Can you retype the passage about Muhamed Kafedžić's Ukiyo-e paintings word for word, in full?

[Text block]:
>>>>>
Muha’s approach takes a reproduction as a starting point, since Ukiyo-e has been reprinted via mass culture for a long time. As Lichtenstein did with mass-produced comic panels, he creates a new, unique painting. By making a “new original,” he is conceptually returning an Ukiyo-e graphic print-reproduction to its “start,” the artist-made template that every Ukiyo-e was at first, before it was gradually destroyed in the printing process. Furthermore, every print was not identical to its original, due to the cumulative damage to the wooden pattern, and so there are notable differences in each printed series, as well as reproductions, with regard to printing surface, age, and quality. While Ukiyo-e was losing its original template and entering the triple reproduction process (graphic, technical, and digital), in this context the copies are creating the originals. In appropriating the practice of old masters, Muhamed Kafedžić is respecting the core templates and referring to the original (scene title, original artist, date, and location), while the differences introduced between Ukiyo-e and his paintings are mostly visible in changing color relations, adjustments of certain shapes to contemporary styles, and leaving slightly expressionistic acrylic traces.
<<<<<
[Information provided]:
>>>>>
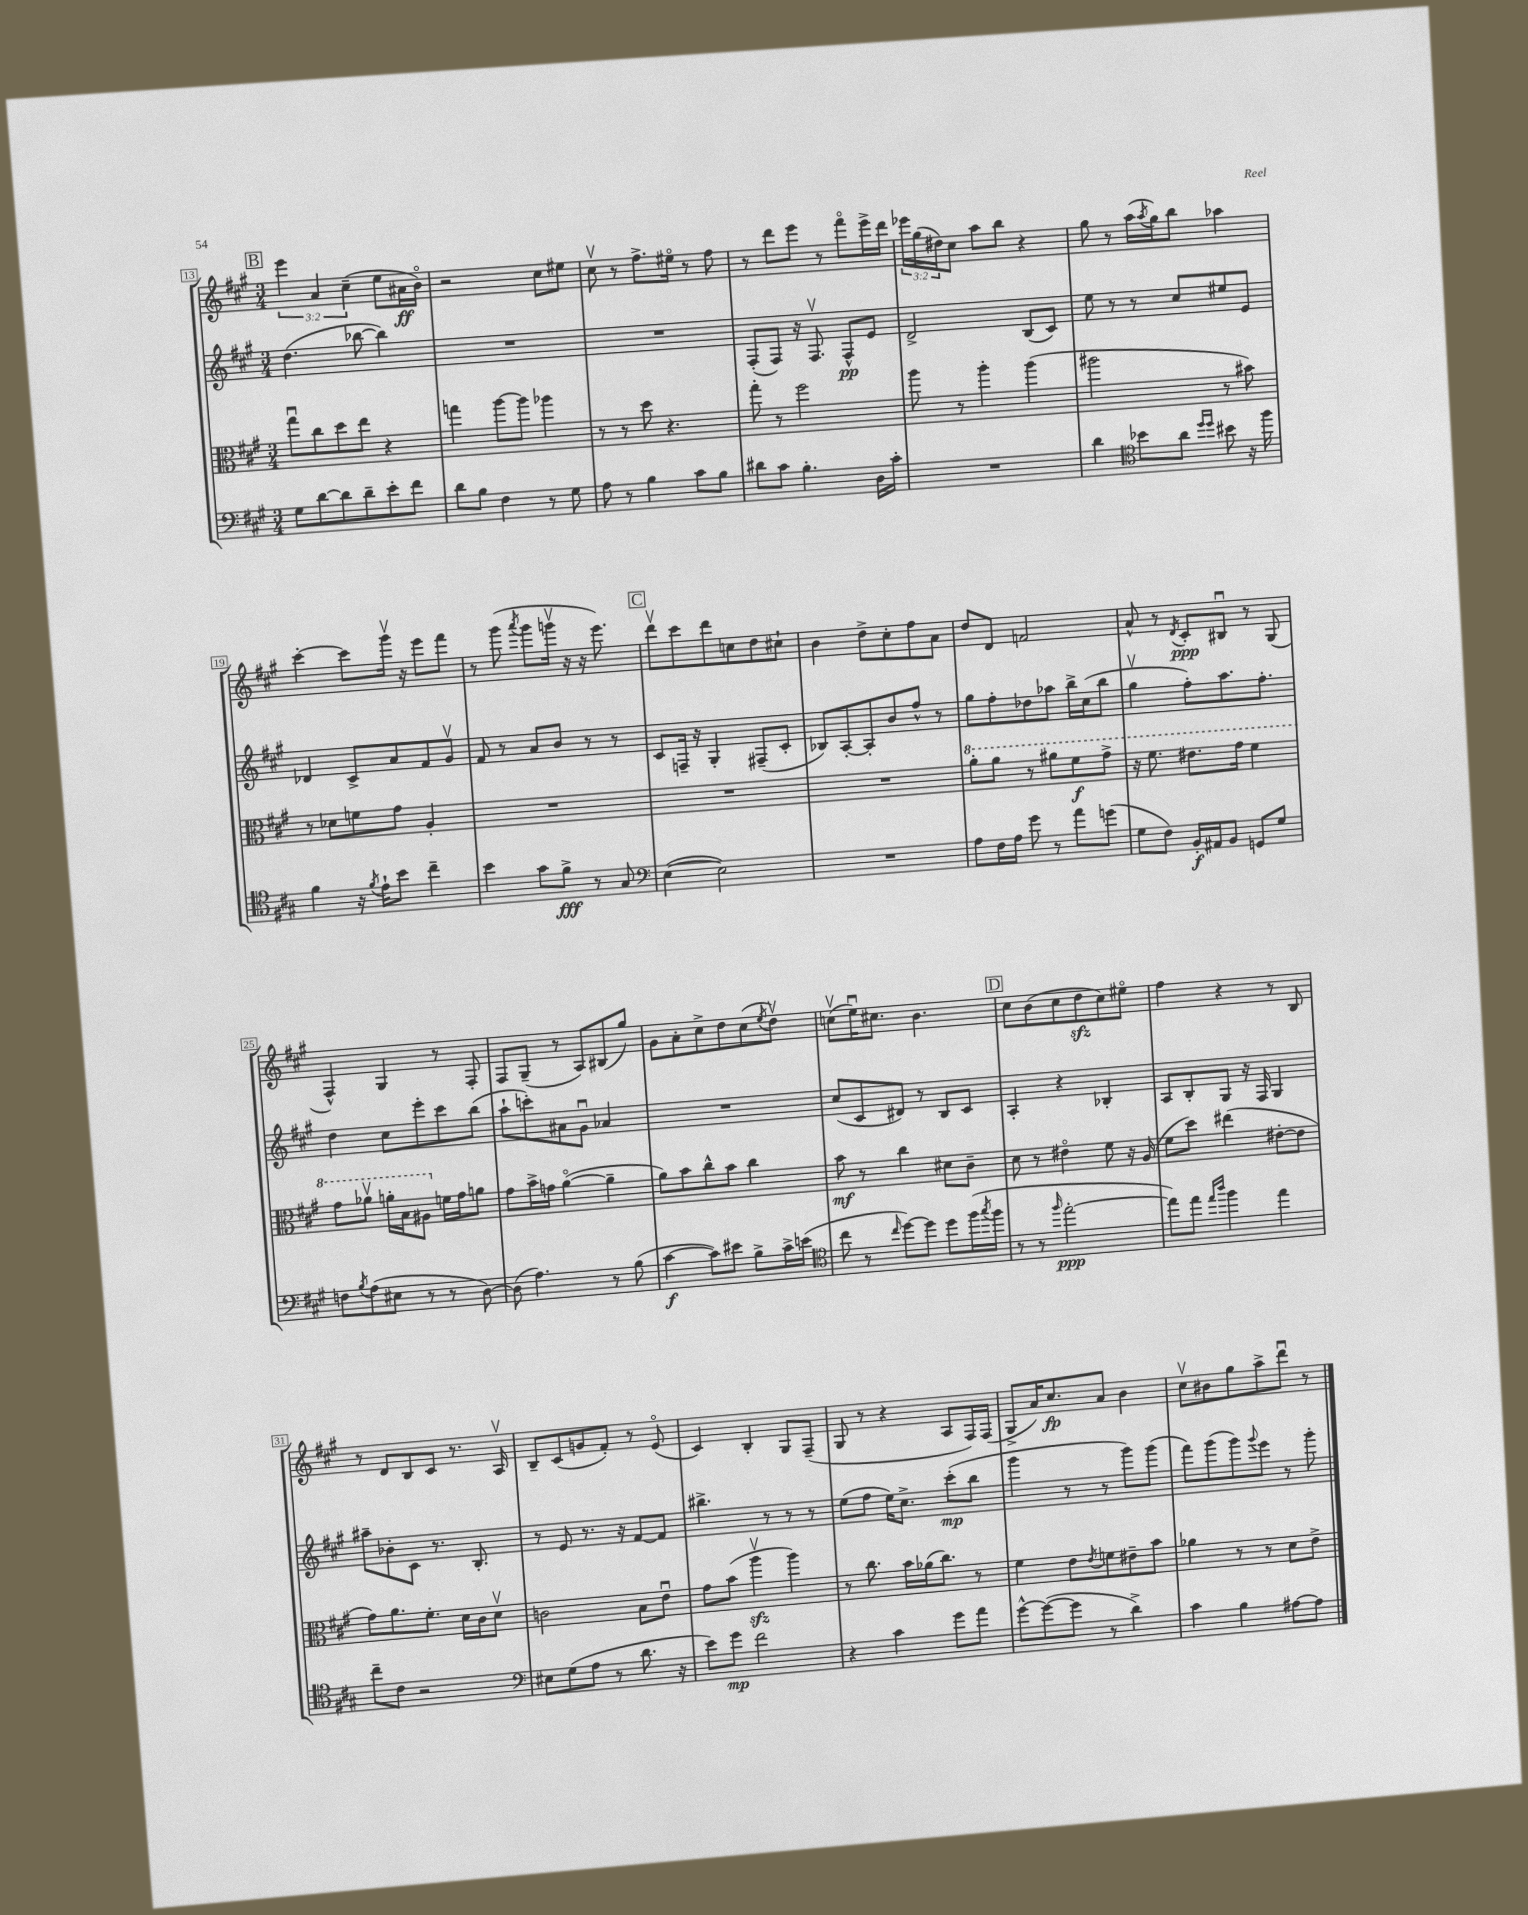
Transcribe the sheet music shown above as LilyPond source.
<<<<<
[Result of this exercise]:
Muha’s approach takes a reproduction as a starting point, since Ukiyo-e has been reprinted via mass culture for a long time. As Lichtenstein did with mass-produced comic panels, he creates a new, unique painting. By making a “new original,” he is conceptually returning an Ukiyo-e graphic print-reproduction to its “start,” the artist-made template that every Ukiyo-e was at first, before it was gradually destroyed in the printing process. Furthermore, every print was not identical to its original, due to the cumulative damage to the wooden pattern, and so there are notable differences in each printed series, as well as reproductions, with regard to printing surface, age, and quality. While Ukiyo-e was losing its original template and entering the triple reproduction process (graphic, technical, and digital), in this context the copies are creating the originals. In appropriating the practice of old masters, Muhamed Kafedžić is respecting the core templates and referring to the original (scene title, original artist, date, and location), while the differences introduced between Ukiyo-e and his paintings are mostly visible in changing color relations, adjustments of certain shapes to contemporary styles, and leaving slightly expressionistic acrylic traces.